I've written before on this blog about Bernhard Schlink. My initial comments were limited to his novel, The Reader, which was later adapted for the screen.
Let me be clear that while I think Schlink writes in an usually clean, crisp style, he's no Sebald. And as Frank knows, I measure all books written about the Second World War against Sebald's masterpiece, Austerlitz.
But, introductions aside, I read a collection of Schlink's essays last week. They've been assembled as Guilt About the Past.
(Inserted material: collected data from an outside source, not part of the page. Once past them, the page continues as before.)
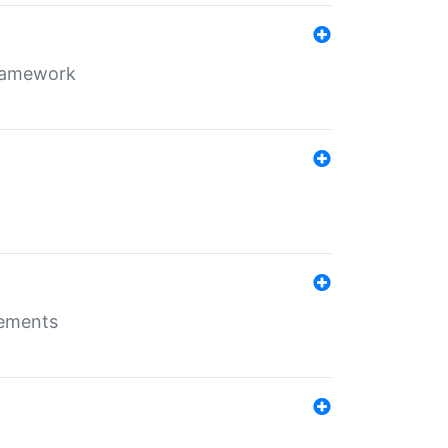
framework
rements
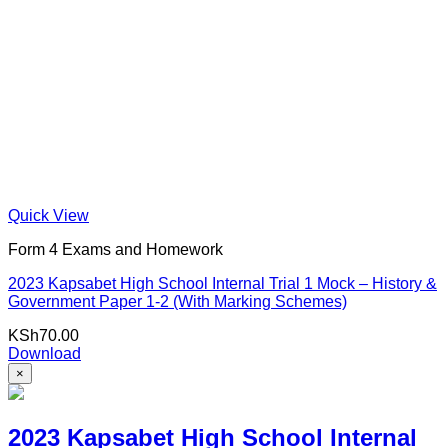
Quick View
Form 4 Exams and Homework
2023 Kapsabet High School Internal Trial 1 Mock – History &
Government Paper 1-2 (With Marking Schemes)
KSh
70.00
Download
×
2023 Kapsabet High School Internal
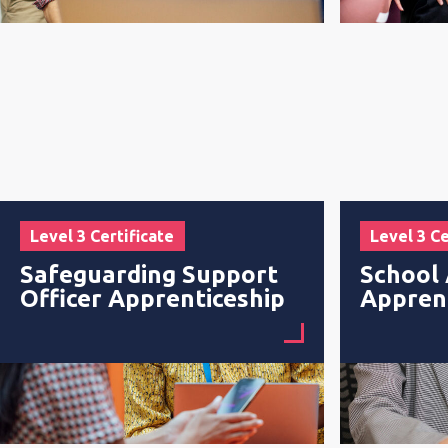
Level 3 Certificate
Level 3 Ce
Safeguarding Support
School 
Officer Apprenticeship
Appren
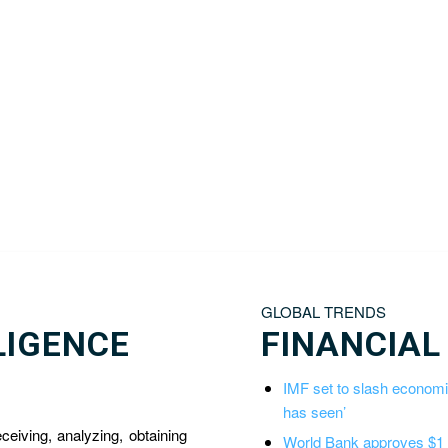
GLOBAL TRENDS
LIGENCE
FINANCIAL
IMF set to slash economic
has seen’
eceiving, analyzing, obtaining
World Bank approves $1 bi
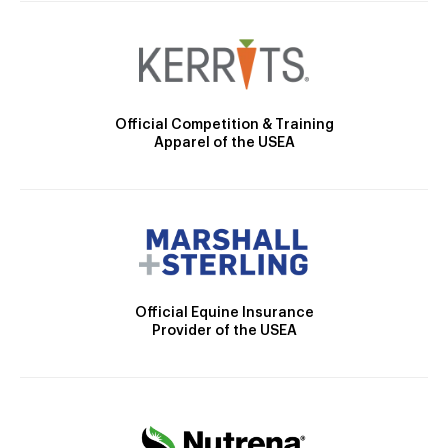
Official Competition & Training
Apparel of the USEA
Official Equine Insurance
Provider of the USEA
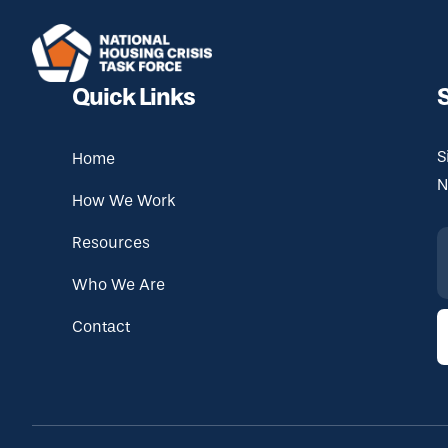
Skip to main content
Quick Links
S
Home
N
How We Work
Resources
Who We Are
Contact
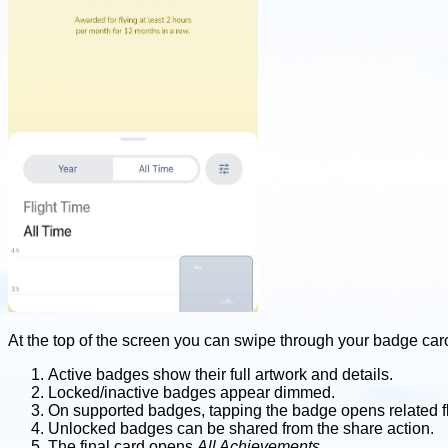
At the top of the screen you can swipe through your badge car
Active badges show their full artwork and details.
Locked/inactive badges appear dimmed.
On supported badges, tapping the badge opens related fl
Unlocked badges can be shared from the share action.
The final card opens
All Achievements
.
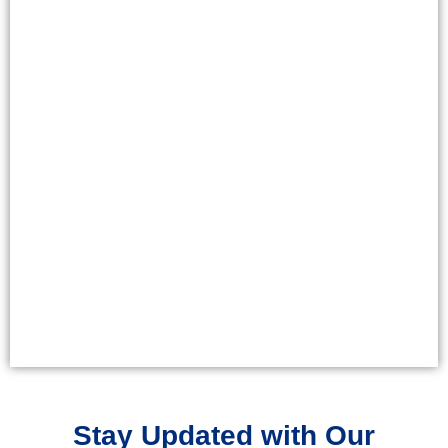
Stay Updated with Our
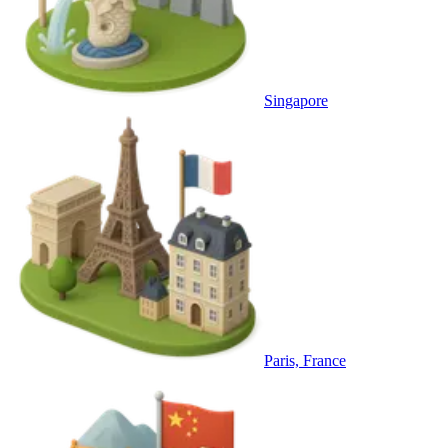
Singapore
Paris, France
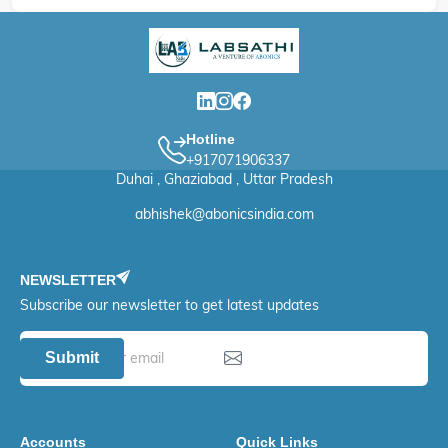
Hotline
+917071906337
Duhai , Ghaziabad , Uttar Pradesh
abhishek@abonicsindia.com
NEWSLETTER
Subscribe our newsletter to get latest updates
Submit
Accounts
Quick Links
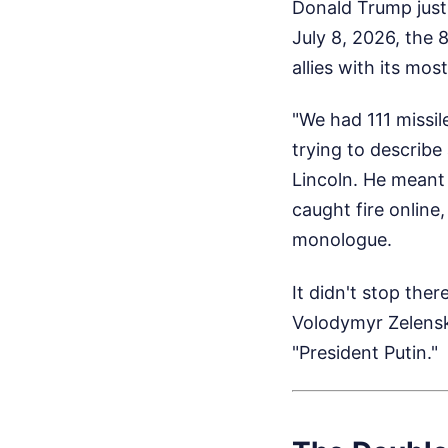
Donald Trump just
July 8, 2026, the 
allies with its mos
"We had 111 missil
trying to describe
Lincoln. He meant 
caught fire online,
monologue.
It didn't stop ther
Volodymyr Zelensk
"President Putin."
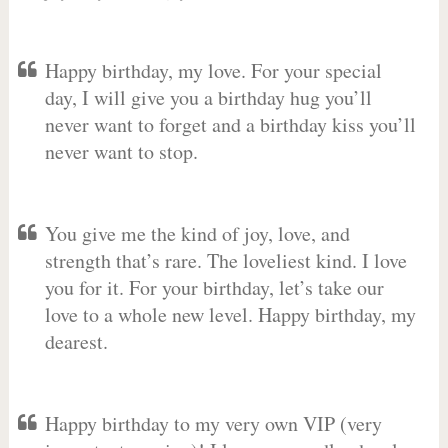
Happy birthday, my love. For your special
day, I will give you a birthday hug you’ll
never want to forget and a birthday kiss you’ll
never want to stop.
You give me the kind of joy, love, and
strength that’s rare. The loveliest kind. I love
you for it. For your birthday, let’s take our
love to a whole new level. Happy birthday, my
dearest.
Happy birthday to my very own VIP (very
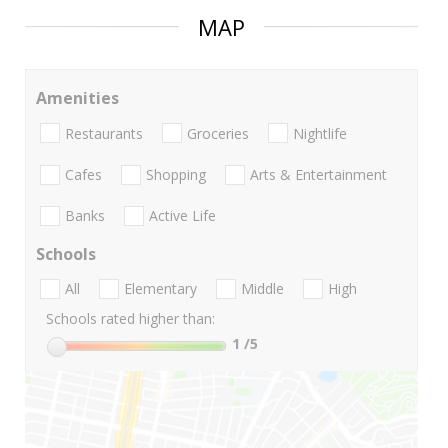
MAP
Amenities
Restaurants
Groceries
Nightlife
Cafes
Shopping
Arts & Entertainment
Banks
Active Life
Schools
All
Elementary
Middle
High
Schools rated higher than:
1
/5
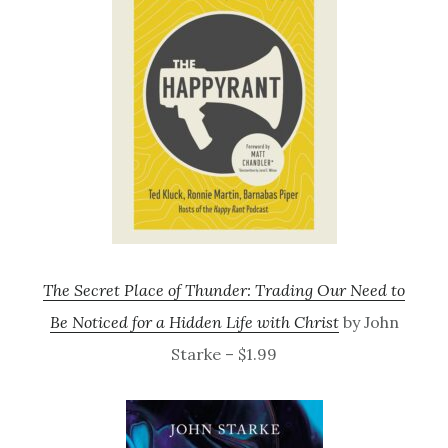
The Secret Place of Thunder: Trading Our Need to
Be Noticed for a Hidden Life with Christ
by John
Starke – $1.99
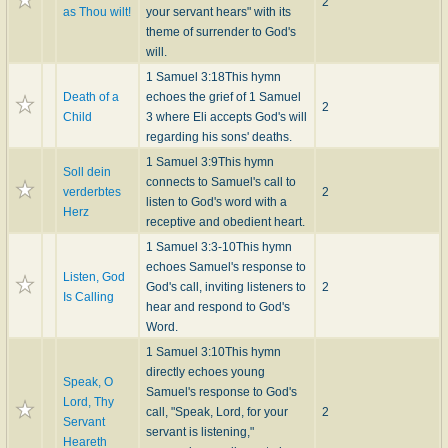
2
as Thou wilt!
your servant hears" with its
theme of surrender to God's
will.
1 Samuel 3:18
This hymn
Death of a
echoes the grief of 1 Samuel
2
Child
3 where Eli accepts God's will
regarding his sons' deaths.
1 Samuel 3:9
This hymn
Soll dein
connects to Samuel's call to
verderbtes
2
listen to God's word with a
Herz
receptive and obedient heart.
1 Samuel 3:3-10
This hymn
echoes Samuel's response to
Listen, God
God's call, inviting listeners to
2
Is Calling
hear and respond to God's
Word.
1 Samuel 3:10
This hymn
directly echoes young
Speak, O
Samuel's response to God's
Lord, Thy
call, "Speak, Lord, for your
2
Servant
servant is listening,"
Heareth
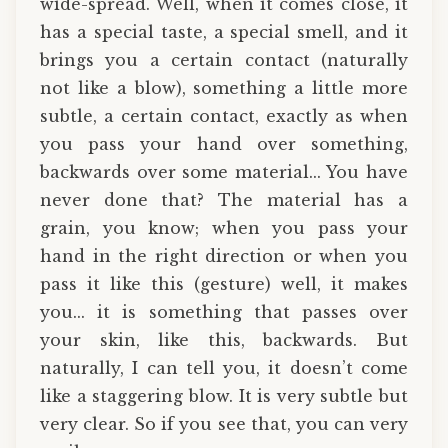
wide-spread. Well, when it comes close, it
has a special taste, a special smell, and it
brings you a certain contact (naturally
not like a blow), something a little more
subtle, a certain contact, exactly as when
you pass your hand over something,
backwards over some material... You have
never done that? The material has a
grain, you know; when you pass your
hand in the right direction or when you
pass it like this (gesture) well, it makes
you... it is something that passes over
your skin, like this, backwards. But
naturally, I can tell you, it doesn’t come
like a staggering blow. It is very subtle but
very clear. So if you see that, you can very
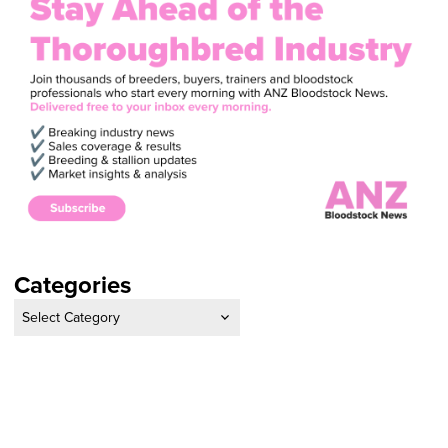
Categories
Categories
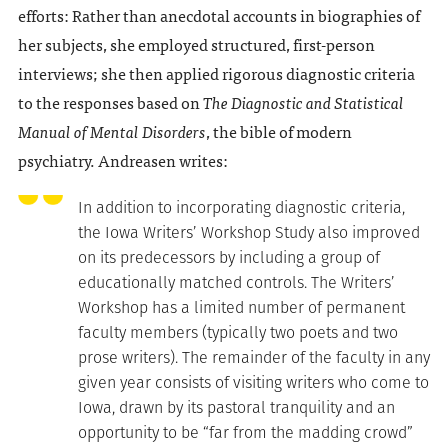
efforts: Rather than anecdotal accounts in biographies of
her subjects, she employed structured, first-person
interviews; she then applied rigorous diagnostic criteria
to the responses based on
The Diagnostic and Statistical
Manual of Mental Disorders
, the bible of modern
psychiatry. Andreasen writes:
In addition to incorporating diagnostic criteria,
the Iowa Writers’ Workshop Study also improved
on its predecessors by including a group of
educationally matched controls. The Writers’
Workshop has a limited number of permanent
faculty members (typically two poets and two
prose writers). The remainder of the faculty in any
given year consists of visiting writers who come to
Iowa, drawn by its pastoral tranquility and an
opportunity to be “far from the madding crowd”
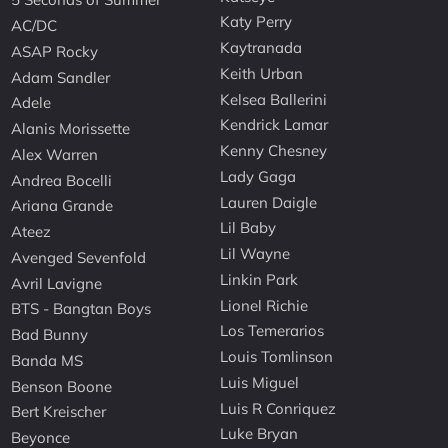
Katy Perry
AC/DC
Kaytranada
ASAP Rocky
Keith Urban
Adam Sandler
Kelsea Ballerini
Adele
Kendrick Lamar
Alanis Morissette
Kenny Chesney
Alex Warren
Lady Gaga
Andrea Bocelli
Lauren Daigle
Ariana Grande
Lil Baby
Ateez
Lil Wayne
Avenged Sevenfold
Linkin Park
Avril Lavigne
Lionel Richie
BTS - Bangtan Boys
Los Temerarios
Bad Bunny
Louis Tomlinson
Banda MS
Luis Miguel
Benson Boone
Luis R Conriquez
Bert Kreischer
Luke Bryan
Beyonce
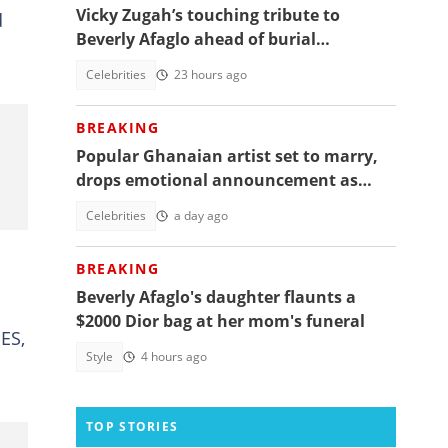
Vicky Zugah’s touching tribute to
d
Beverly Afaglo ahead of burial
ceremony sparks sadness
Celebrities
23 hours ago
BREAKING
Popular Ghanaian artist set to marry,
drops emotional announcement as
fans jubilate
Celebrities
a day ago
BREAKING
Beverly Afaglo's daughter flaunts a
$2000 Dior bag at her mom's funeral
NES,
Style
4 hours ago
TOP STORIES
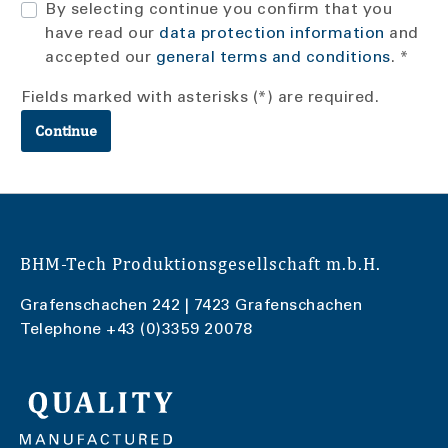
By selecting continue you confirm that you
have read our
data protection information
and
accepted our
general terms and conditions
. *
Fields marked with asterisks (*) are required.
Continue
BHM-Tech Produktionsgesellschaft m.b.H.
Grafenschachen 242 | 7423 Grafenschachen
Telephone
+43 (0)3359 20078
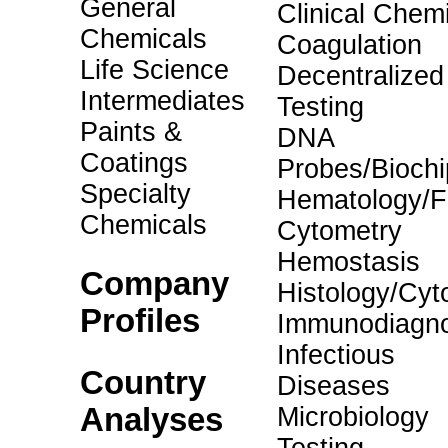
General
Clinical Chemi
Chemicals
Coagulation
Life Science
Decentralized
Intermediates
Testing
Paints &
DNA
Coatings
Probes/Biochi
Specialty
Hematology/F
Chemicals
Cytometry
Hemostasis
Company
Histology/Cyt
Profiles
Immunodiagno
Infectious
Country
Diseases
Analyses
Microbiology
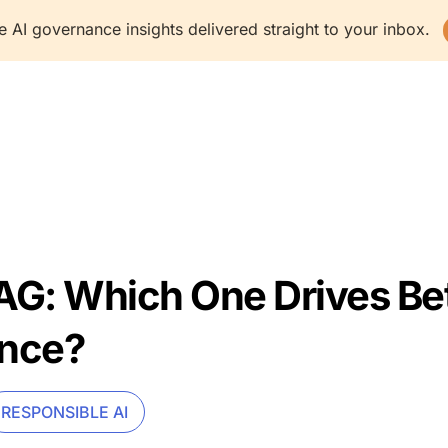
e AI governance insights delivered straight to your inbox.
latform
Solutions
Resources
Company
G: Which One Drives Bet
nce?
RESPONSIBLE AI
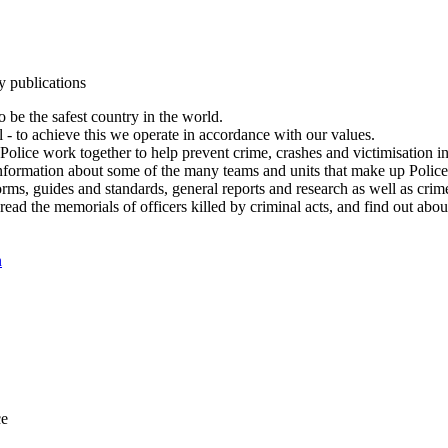
y publications
 be the safest country in the world.
l - to achieve this we operate in accordance with our values.
olice work together to help prevent crime, crashes and victimisation i
Information about some of the many teams and units that make up Police
rms, guides and standards, general reports and research as well as crime 
 read the memorials of officers killed by criminal acts, and find out ab
n
ce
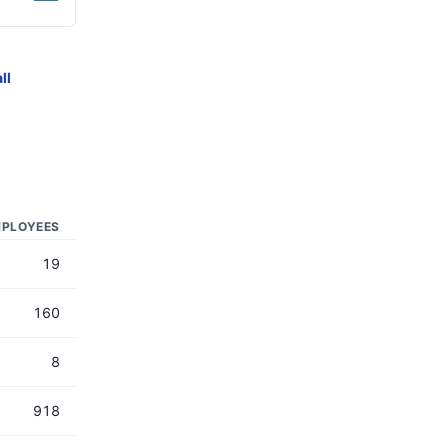
ll
PLOYEES
19
160
8
918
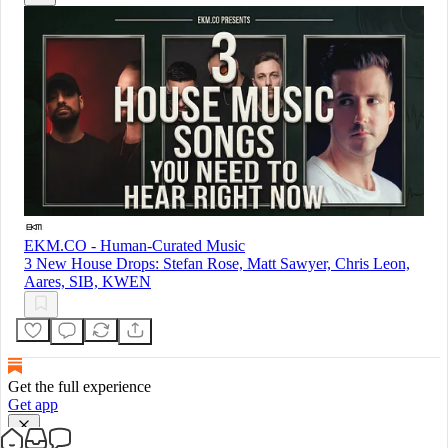
EKM.CO - Human-Curated Music
3 New House Drops: Stefan Rose, Matt Sawyer, Chris Leon,
Aares, SIB, KWEN
Get the full experience
Get app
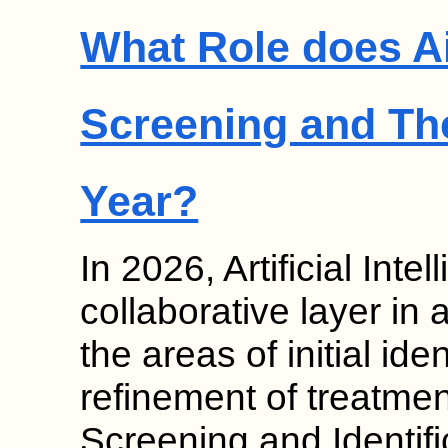
What Role does Ai
Screening and Th
Year?
In 2026, Artificial Inte
collaborative layer in 
the areas of initial ide
refinement of treatmen
Screening and Identif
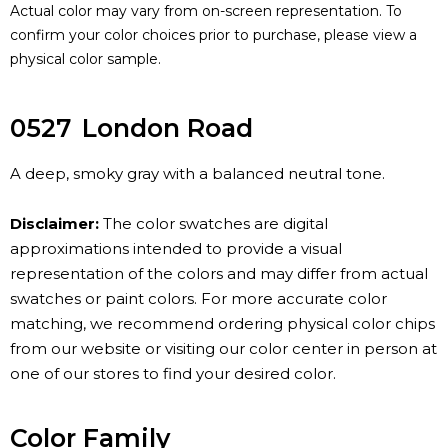
Actual color may vary from on-screen representation. To
confirm your color choices prior to purchase, please view a
physical color sample.
0527
London Road
A deep, smoky gray with a balanced neutral tone.
Disclaimer:
The color swatches are digital
approximations intended to provide a visual
representation of the colors and may differ from actual
swatches or paint colors. For more accurate color
matching, we recommend ordering physical color chips
from our website or visiting our color center in person at
one of our stores to find your desired color.
Color Family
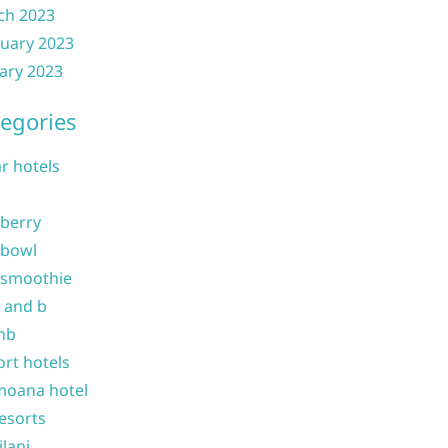
ch 2023
uary 2023
ary 2023
egories
ar hotels
 berry
 bowl
 smoothie
b and b
nb
ort hotels
moana hotel
resorts
ilani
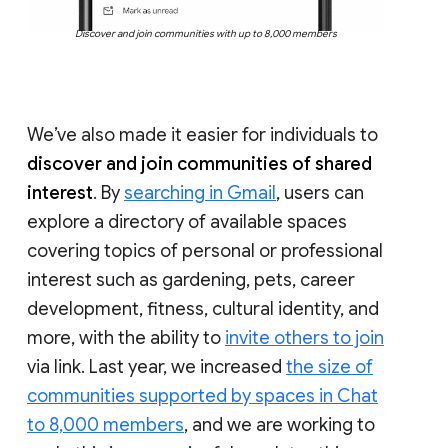
Discover and join communities with up to 8,000 members
We’ve also made it easier for individuals to
discover and join communities of shared
interest
. By
searching in Gmail
, users can
explore a directory of available spaces
covering topics of personal or professional
interest such as gardening, pets, career
development, fitness, cultural identity, and
more, with the ability to
invite others to join
via link. Last year, we increased
the size of
communities supported by spaces in Chat
to 8,000 members
, and we are working to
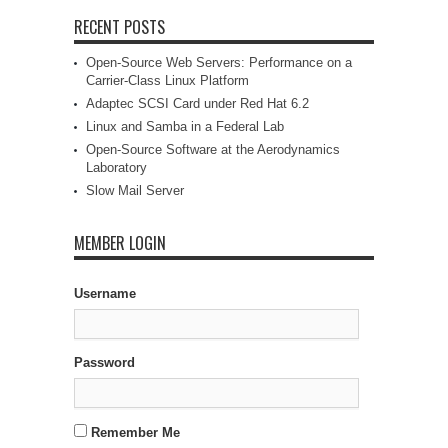
RECENT POSTS
Open-Source Web Servers: Performance on a
Carrier-Class Linux Platform
Adaptec SCSI Card under Red Hat 6.2
Linux and Samba in a Federal Lab
Open-Source Software at the Aerodynamics
Laboratory
Slow Mail Server
MEMBER LOGIN
Username
Password
Remember Me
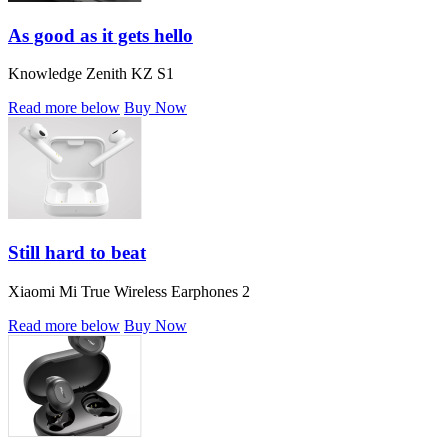
As good as it gets hello
Knowledge Zenith KZ S1
Read more below
Buy Now
Still hard to beat
Xiaomi Mi True Wireless Earphones 2
Read more below
Buy Now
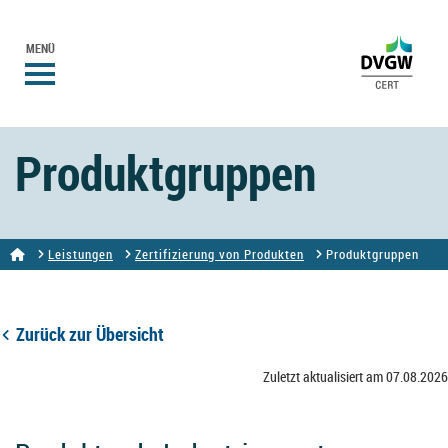
MENÜ
Produktgruppen
Leistungen
Zertifizierung von Produkten
Produktgruppen
Zurück zur Übersicht
Zuletzt aktualisiert am 07.08.2026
The collection includes six lectures - and at least four of them are excellent. Schlink's best essay tackles the distinction between forgiveness and reconciliation. He begins by arguing that first-generation victims are reserved the right to forgive. But their children, and their children's children, are not guaranteed this right.
Instead, they are entitled to a process loosely defined as reconciliation. For Schlink, reconciliation implies a coming to terms: a meeting of parties which moves beyond guilt and recrimination.
Reconciliation is also characterized by Schlink as requiring a measure of understanding, whereas forgiveness is the converse: it requires neither emotional understanding nor a quest for the truth. The victim, in effect, must not be compelled to understand. A world of guilt remains - and will, forever.
Schlink comments on other areas, too. It's clear that he feels strongly that third-generation Germans (those between 25 and 45) should not be held accountable for the actions of their grandparents, even if their grandparents played an active role in Germany's awful foray into national socialism. Schlink also argues that perpetrators should not be allowed, in his words, to "make it easier on themselves" by forgetting. Here, Schlink might have made a more explicit point regarding the nature of forgetting as it plays out in contemporary politics. Visit Germany and you'll see one vision of the Holocaust. Visit Poland or Romania, places where forgetting happens all together too much, and you'll see another.
I was convinced by Schlink's generational argument, but only, I'll concede, to a point. With victims of the Holocaust still living, there's an equally compelling argument to be made that we have not entered the realm of reconciliation - and that forgiveness is not yet reserved for the victims alone.